TEXT SHOWN

"""

Principles for Giving
The apostle Paul was not afraid to talk about the giving of money. Although he never over-emphasized it, he never neglected its importance. In 1 Corinthians 16:1–3, he details some important principles regarding the subject.
Giving is a universal practice.
“Now concerning the collection for the saints, as I have given orders to the churches in Galatia, so you must do also” (1 Corinthians 16:1).
This was not just something that the Corinthians had to do. Everywhere Paul went, wherever he founded a church, he taught them to give, because giving is an essential part of the Christian life. We need to freely give as we have freely received. After all, He has freely given us His unconditional pardon and the transformation of our lives and families—things we would never have been able to buy with any amount of money.
Giving should be done regularly.
“On the first day of the week let each one of you lay something aside . . .” (1 Corinthians 16:2). This is one of the first indications we have in the epistles that the Christians had begun to gather regularly to worship, to pray, and to give on the first day of the week, Sunday. We see that this was done on a consistent basis.
Giving is a personal act.

"""

PROBLEMS TO WORK ON
a – Write out the text on principles for giving word for word, everything from "Principles for Giving" down to "a universal practice.".
b – Carry the text on principles for giving forward, continuing from its final line.
The entries after this have no connection to the text on principles for giving.

Stored data entries
"""

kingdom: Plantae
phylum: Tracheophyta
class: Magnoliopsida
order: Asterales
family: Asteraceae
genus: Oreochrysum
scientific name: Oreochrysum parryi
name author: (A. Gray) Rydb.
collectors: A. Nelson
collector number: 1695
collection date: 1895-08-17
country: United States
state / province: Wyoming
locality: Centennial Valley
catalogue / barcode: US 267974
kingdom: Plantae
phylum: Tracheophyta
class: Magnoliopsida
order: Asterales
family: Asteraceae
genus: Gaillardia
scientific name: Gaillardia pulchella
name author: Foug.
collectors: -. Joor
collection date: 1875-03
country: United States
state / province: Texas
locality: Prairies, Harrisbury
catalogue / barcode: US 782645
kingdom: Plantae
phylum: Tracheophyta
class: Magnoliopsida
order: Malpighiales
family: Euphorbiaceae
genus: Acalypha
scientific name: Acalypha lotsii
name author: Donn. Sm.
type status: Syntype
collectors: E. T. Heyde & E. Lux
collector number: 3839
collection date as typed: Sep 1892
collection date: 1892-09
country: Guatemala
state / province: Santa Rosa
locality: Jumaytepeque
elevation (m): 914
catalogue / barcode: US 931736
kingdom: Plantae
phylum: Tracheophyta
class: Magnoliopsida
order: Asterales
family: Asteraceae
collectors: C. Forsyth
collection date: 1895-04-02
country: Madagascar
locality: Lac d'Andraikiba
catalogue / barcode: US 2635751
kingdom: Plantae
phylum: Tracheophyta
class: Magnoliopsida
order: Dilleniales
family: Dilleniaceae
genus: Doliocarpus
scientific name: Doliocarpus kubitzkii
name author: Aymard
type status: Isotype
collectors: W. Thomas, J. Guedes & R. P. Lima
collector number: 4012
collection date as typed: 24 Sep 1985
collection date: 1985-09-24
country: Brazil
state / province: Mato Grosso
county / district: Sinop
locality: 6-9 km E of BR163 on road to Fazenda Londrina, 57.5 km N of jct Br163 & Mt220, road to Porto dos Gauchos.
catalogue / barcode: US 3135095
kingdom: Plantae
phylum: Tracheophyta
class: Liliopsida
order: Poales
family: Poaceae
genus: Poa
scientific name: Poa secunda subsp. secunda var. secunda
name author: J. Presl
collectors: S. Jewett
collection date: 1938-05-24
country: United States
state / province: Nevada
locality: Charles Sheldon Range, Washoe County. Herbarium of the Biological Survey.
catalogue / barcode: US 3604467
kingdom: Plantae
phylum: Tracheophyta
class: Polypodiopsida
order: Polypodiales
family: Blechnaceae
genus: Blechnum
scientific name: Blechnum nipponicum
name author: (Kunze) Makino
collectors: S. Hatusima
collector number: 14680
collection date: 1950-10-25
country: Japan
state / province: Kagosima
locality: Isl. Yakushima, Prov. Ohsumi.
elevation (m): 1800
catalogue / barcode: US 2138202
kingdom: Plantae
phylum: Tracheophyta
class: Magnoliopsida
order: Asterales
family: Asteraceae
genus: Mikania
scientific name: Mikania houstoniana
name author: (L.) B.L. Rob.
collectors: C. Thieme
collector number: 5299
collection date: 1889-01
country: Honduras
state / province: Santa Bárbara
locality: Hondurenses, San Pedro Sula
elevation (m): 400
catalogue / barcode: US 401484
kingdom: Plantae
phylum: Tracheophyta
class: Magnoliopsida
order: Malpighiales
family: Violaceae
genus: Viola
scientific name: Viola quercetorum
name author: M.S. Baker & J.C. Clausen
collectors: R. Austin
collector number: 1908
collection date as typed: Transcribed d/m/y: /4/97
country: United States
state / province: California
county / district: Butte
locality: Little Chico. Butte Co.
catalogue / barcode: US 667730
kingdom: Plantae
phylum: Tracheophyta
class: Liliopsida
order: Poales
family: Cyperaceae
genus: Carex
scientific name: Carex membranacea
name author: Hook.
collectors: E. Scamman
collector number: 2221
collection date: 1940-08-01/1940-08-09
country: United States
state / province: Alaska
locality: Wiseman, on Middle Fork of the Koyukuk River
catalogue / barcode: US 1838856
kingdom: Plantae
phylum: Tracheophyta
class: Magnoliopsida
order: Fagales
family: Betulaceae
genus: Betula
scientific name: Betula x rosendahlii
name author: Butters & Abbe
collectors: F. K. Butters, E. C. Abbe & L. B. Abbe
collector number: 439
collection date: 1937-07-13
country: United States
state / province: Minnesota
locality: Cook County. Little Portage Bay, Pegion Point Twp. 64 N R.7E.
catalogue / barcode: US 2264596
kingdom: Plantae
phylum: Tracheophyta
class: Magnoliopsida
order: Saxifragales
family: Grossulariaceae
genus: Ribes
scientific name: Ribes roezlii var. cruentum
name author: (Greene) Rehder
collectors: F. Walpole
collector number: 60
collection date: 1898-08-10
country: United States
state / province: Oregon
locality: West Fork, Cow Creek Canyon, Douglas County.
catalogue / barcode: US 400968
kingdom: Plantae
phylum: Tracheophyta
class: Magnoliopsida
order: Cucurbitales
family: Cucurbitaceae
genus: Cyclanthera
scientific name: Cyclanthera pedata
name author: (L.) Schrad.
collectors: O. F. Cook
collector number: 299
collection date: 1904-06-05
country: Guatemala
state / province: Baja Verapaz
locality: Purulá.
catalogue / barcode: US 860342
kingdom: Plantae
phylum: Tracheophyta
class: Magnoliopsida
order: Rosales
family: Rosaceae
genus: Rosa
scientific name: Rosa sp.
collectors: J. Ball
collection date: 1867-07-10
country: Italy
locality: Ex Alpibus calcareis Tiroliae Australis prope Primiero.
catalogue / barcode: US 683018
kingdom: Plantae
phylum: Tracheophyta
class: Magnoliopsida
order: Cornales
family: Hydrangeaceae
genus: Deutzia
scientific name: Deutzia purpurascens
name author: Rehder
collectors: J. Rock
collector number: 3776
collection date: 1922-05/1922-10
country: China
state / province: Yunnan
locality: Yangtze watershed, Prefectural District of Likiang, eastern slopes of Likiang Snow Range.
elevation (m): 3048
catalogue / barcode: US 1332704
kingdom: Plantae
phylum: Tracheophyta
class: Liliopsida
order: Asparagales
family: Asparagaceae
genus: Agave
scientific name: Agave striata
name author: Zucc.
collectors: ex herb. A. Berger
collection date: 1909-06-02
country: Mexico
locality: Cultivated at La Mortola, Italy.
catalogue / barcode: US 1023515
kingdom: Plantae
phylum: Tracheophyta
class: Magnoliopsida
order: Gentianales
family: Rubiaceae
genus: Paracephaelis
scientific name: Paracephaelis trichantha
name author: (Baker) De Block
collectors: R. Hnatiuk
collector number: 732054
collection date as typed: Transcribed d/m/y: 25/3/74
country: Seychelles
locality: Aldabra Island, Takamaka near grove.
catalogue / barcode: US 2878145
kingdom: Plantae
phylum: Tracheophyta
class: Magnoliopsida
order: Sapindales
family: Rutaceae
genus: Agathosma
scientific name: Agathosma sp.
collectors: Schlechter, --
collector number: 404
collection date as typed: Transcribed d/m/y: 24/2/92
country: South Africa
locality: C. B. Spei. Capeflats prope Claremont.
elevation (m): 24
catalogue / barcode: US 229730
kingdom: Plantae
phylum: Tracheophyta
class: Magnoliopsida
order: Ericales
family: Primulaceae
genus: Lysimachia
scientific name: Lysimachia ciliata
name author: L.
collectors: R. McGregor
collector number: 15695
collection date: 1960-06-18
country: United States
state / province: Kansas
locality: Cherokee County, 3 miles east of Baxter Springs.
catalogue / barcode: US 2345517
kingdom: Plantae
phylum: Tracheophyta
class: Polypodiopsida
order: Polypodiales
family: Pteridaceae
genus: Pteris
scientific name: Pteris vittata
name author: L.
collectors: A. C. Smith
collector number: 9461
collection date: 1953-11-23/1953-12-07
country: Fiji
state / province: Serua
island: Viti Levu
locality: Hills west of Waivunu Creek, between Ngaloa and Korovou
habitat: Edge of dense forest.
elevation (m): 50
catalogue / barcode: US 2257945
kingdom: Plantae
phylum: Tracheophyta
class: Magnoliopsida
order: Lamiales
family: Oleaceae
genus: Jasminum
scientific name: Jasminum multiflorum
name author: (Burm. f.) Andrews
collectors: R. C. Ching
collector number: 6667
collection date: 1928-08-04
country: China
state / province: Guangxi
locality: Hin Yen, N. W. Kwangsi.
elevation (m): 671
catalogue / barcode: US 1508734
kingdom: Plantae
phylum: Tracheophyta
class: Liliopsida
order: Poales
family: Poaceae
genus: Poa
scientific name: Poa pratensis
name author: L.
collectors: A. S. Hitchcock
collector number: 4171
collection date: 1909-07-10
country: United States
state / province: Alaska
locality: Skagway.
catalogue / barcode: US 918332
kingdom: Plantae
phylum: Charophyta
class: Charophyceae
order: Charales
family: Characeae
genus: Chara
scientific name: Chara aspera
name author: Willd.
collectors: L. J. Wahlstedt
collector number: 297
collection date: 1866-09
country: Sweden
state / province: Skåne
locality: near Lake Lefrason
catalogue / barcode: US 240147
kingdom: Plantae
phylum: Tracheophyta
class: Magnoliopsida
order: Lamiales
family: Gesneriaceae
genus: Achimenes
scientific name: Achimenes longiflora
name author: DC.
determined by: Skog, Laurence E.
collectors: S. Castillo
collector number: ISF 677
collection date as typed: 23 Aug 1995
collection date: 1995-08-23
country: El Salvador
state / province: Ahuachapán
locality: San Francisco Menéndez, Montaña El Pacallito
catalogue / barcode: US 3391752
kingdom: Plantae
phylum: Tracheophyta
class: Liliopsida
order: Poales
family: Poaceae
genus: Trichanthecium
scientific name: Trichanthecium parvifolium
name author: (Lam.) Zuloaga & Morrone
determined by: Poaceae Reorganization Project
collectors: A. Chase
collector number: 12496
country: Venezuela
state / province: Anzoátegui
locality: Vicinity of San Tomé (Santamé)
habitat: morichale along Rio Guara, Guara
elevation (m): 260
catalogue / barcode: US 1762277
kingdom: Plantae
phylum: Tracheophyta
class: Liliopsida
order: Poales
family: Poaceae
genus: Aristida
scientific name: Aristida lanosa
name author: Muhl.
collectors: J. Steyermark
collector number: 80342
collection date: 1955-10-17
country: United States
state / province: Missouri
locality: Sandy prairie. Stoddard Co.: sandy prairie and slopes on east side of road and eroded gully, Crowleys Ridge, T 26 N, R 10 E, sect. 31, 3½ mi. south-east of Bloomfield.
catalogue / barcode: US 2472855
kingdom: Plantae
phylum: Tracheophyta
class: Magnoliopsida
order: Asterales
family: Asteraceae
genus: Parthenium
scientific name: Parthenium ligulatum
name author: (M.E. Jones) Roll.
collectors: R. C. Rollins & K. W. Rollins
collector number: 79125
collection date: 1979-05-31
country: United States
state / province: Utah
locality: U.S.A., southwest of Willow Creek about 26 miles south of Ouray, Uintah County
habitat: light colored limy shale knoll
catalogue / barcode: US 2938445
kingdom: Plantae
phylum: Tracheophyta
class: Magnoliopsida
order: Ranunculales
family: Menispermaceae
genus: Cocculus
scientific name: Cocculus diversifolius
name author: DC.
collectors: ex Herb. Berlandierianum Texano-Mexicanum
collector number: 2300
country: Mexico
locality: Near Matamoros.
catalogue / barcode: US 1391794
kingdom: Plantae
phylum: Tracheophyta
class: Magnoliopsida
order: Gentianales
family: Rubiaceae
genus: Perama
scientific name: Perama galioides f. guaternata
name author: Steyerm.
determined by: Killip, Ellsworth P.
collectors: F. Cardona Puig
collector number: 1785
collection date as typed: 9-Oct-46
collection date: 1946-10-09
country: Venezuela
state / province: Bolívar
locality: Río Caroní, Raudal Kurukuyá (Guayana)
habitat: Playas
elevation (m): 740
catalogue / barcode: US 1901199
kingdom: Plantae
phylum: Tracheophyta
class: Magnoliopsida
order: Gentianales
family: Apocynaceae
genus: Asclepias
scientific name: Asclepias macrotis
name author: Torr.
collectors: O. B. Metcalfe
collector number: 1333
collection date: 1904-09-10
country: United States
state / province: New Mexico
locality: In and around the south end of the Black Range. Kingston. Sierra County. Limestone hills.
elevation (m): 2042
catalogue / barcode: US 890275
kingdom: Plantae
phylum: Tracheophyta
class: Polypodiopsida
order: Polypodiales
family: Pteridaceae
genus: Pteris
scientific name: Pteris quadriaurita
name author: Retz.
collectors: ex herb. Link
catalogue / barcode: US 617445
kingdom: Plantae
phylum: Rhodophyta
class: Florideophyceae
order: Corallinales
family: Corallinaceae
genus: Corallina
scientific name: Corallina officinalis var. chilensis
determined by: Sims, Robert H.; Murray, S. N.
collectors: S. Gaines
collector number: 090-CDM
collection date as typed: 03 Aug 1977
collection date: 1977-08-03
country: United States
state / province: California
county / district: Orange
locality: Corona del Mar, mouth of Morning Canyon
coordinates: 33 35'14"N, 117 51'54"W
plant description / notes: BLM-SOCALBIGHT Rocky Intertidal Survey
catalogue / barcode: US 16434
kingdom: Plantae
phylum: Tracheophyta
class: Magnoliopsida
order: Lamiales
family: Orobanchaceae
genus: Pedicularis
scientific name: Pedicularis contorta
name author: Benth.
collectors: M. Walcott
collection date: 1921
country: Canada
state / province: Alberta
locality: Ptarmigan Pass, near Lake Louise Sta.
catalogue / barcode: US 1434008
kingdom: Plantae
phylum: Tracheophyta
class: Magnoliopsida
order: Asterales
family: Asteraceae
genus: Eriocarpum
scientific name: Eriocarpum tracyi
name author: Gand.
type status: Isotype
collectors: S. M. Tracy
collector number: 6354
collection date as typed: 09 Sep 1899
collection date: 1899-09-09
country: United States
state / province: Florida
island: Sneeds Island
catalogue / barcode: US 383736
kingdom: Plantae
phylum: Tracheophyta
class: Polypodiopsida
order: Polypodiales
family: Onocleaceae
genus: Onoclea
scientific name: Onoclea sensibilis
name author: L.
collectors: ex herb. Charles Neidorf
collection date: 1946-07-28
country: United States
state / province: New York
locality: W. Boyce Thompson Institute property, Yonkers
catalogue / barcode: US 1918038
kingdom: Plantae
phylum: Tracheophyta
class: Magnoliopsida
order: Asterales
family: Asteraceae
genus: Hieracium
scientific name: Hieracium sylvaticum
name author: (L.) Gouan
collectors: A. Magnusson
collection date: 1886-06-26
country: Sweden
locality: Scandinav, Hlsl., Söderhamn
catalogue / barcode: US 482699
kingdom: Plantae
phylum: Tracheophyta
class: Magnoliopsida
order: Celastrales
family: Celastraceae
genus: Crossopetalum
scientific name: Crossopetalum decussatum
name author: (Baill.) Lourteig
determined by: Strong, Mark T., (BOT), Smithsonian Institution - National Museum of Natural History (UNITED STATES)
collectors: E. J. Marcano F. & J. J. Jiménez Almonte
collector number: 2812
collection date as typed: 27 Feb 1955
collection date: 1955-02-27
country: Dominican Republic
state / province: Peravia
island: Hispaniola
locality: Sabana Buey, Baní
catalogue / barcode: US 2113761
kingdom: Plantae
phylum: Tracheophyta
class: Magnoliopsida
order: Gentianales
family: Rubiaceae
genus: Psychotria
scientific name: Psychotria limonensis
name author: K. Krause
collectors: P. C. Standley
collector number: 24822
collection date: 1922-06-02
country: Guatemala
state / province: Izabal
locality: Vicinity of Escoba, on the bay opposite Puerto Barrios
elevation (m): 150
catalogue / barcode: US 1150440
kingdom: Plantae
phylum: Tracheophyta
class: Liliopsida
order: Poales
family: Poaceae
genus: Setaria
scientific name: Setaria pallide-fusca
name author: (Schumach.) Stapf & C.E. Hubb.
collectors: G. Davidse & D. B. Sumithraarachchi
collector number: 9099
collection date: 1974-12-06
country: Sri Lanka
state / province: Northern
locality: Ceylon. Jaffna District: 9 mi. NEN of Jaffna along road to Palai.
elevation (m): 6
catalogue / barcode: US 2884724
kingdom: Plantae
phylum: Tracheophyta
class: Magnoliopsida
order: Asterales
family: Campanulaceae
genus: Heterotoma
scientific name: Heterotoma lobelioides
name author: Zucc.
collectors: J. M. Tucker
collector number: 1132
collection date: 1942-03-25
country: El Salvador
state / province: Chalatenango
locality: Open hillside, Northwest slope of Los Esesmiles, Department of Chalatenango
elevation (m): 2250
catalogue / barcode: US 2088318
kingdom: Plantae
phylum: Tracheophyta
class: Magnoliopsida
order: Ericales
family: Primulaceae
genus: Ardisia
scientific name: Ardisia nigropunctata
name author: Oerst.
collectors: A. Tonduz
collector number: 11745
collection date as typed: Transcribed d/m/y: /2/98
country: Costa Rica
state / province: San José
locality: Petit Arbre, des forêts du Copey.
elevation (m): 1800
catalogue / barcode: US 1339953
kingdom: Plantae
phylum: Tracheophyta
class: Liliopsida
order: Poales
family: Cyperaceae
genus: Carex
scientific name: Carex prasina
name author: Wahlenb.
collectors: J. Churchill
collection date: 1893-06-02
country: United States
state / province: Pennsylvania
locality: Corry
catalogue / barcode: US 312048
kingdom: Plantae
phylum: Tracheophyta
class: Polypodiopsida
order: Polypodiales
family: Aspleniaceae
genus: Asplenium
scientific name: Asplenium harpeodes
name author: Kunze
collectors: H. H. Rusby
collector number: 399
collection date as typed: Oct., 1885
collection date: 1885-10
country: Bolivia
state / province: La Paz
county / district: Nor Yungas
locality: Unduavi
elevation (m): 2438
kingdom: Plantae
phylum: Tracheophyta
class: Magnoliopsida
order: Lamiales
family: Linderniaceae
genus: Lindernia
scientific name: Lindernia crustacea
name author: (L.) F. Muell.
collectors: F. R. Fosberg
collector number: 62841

"""

SET OF ANSWERS
a –
Principles for Giving
The apostle Paul was not afraid to talk about the giving of money. Although he never over-emphasized it, he never neglected its importance. In 1 Corinthians 16:1–3, he details some important principles regarding the subject.
Giving is a universal practice.

b –
“Let each one of you lay something aside” (1 Corinthians 16:2). He does not leave anyone out. Even children should be taught to give. It may be only a few pennies, a nickel, or a dime, but they should be taught the importance of giving at an early age.
We should be prepared to give.
“Lay something aside and store it up” (1 Corinthians 16:2). We should set aside money for the work of the kingdom out of every paycheck. Some may say, “But that is legalism!” Is it legalistic to say a prayer of thanks over a meal? Is it legalistic to set Sunday apart as the Lord’s Day, in which you will go with your family to church? Is it legalistic to discipline yourself to read your Bible on a regular basis? That’s not legalism. That’s good planning, obedience, and wise stewardship. It represents a life that has been dedicated to God.
God will meet your needs and prosper you as you give.
“God is able to make all grace abound toward you, that you, always having all sufficiency in all things, may have an abundance for every good work” (2 Corinthians 9:8). God will give you more seed to plant and will make it grow so that you give away more and more fruit from your harvest. (2 Corinthians 9:10).